ACTION ITEM
Retype every line of the data below, starting with the first and ending with the line that contains "SO WOULD EMPHASIZE", but leave out the pictures.

(Beginning of SUPPLIED DATA)

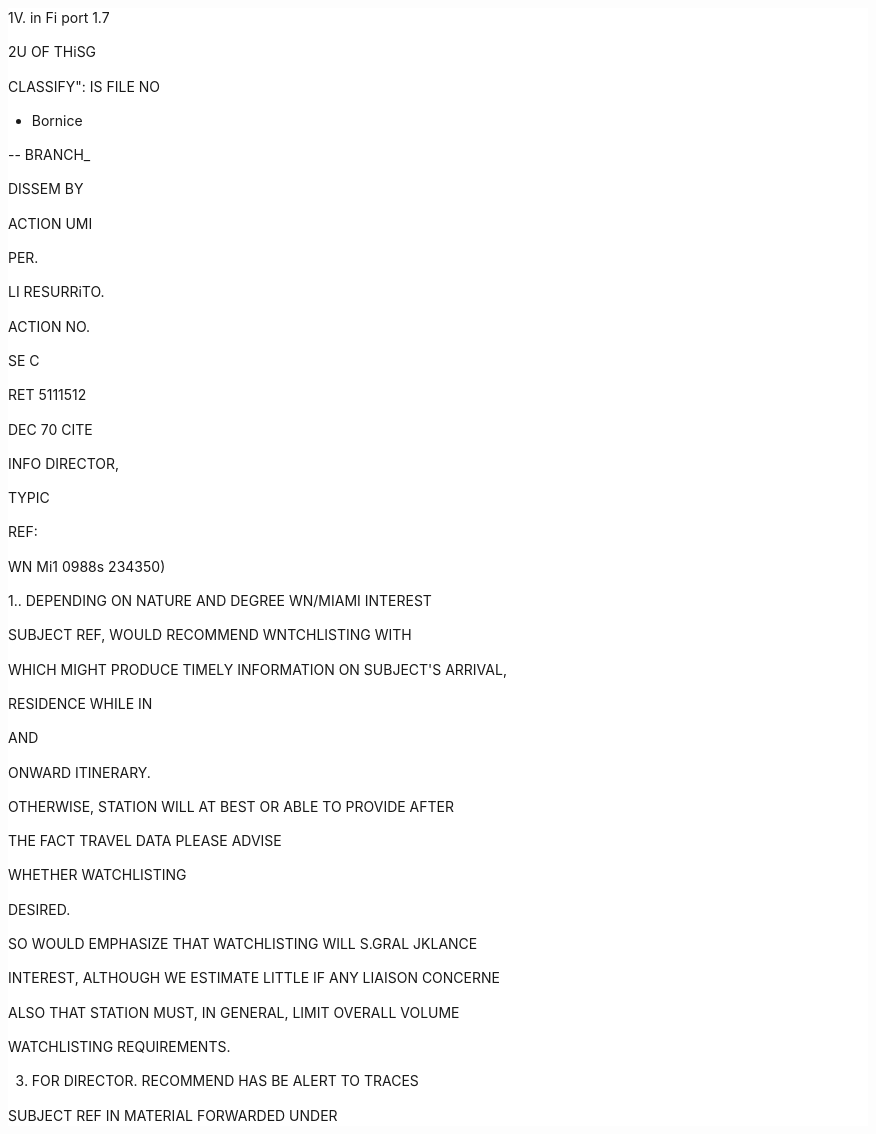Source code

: 1V. in Fi port 1.7

2U OF THiSG

CLASSIFY": IS FILE NO

- Bornice

-- BRANCH_

DISSEM BY

ACTION UMI

PER.

LI RESURRiTO.

ACTION NO.

SE C

RET 5111512

DEC 70 CITE

INFO DIRECTOR,

TYPIC

REF:

WN Mi1 0988s 234350)

1.. DEPENDING ON NATURE AND DEGREE WN/MIAMI INTEREST

SUBJECT REF, WOULD RECOMMEND WNTCHLISTING WITH

WHICH MIGHT PRODUCE TIMELY INFORMATION ON SUBJECT'S ARRIVAL,

RESIDENCE WHILE IN

AND

ONWARD ITINERARY.

OTHERWISE, STATION WILL AT BEST OR ABLE TO PROVIDE AFTER

THE FACT TRAVEL DATA PLEASE ADVISE

WHETHER WATCHLISTING

DESIRED.

SO WOULD EMPHASIZE THAT WATCHLISTING WILL S.GRAL JKLANCE

INTEREST, ALTHOUGH WE ESTIMATE LITTLE IF ANY LIAISON CONCERNE

ALSO THAT STATION MUST, IN GENERAL, LIMIT OVERALL VOLUME

WATCHLISTING REQUIREMENTS.

3. FOR DIRECTOR. RECOMMEND HAS BE ALERT TO TRACES

SUBJECT REF IN MATERIAL FORWARDED UNDER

(End of SUPPLIED DATA)

REPLY TO THE EXERCISE
Source code

: 1V. in Fi port 1.7

2U OF THiSG

CLASSIFY": IS FILE NO

- Bornice

-- BRANCH_

DISSEM BY

ACTION UMI

PER.

LI RESURRiTO.

ACTION NO.

SE C

RET 5111512

DEC 70 CITE

INFO DIRECTOR,

TYPIC

REF:

WN Mi1 0988s 234350)

1.. DEPENDING ON NATURE AND DEGREE WN/MIAMI INTEREST

SUBJECT REF, WOULD RECOMMEND WNTCHLISTING WITH

WHICH MIGHT PRODUCE TIMELY INFORMATION ON SUBJECT'S ARRIVAL,

RESIDENCE WHILE IN

AND

ONWARD ITINERARY.

OTHERWISE, STATION WILL AT BEST OR ABLE TO PROVIDE AFTER

THE FACT TRAVEL DATA PLEASE ADVISE

WHETHER WATCHLISTING

DESIRED.

SO WOULD EMPHASIZE THAT WATCHLISTING WILL S.GRAL JKLANCE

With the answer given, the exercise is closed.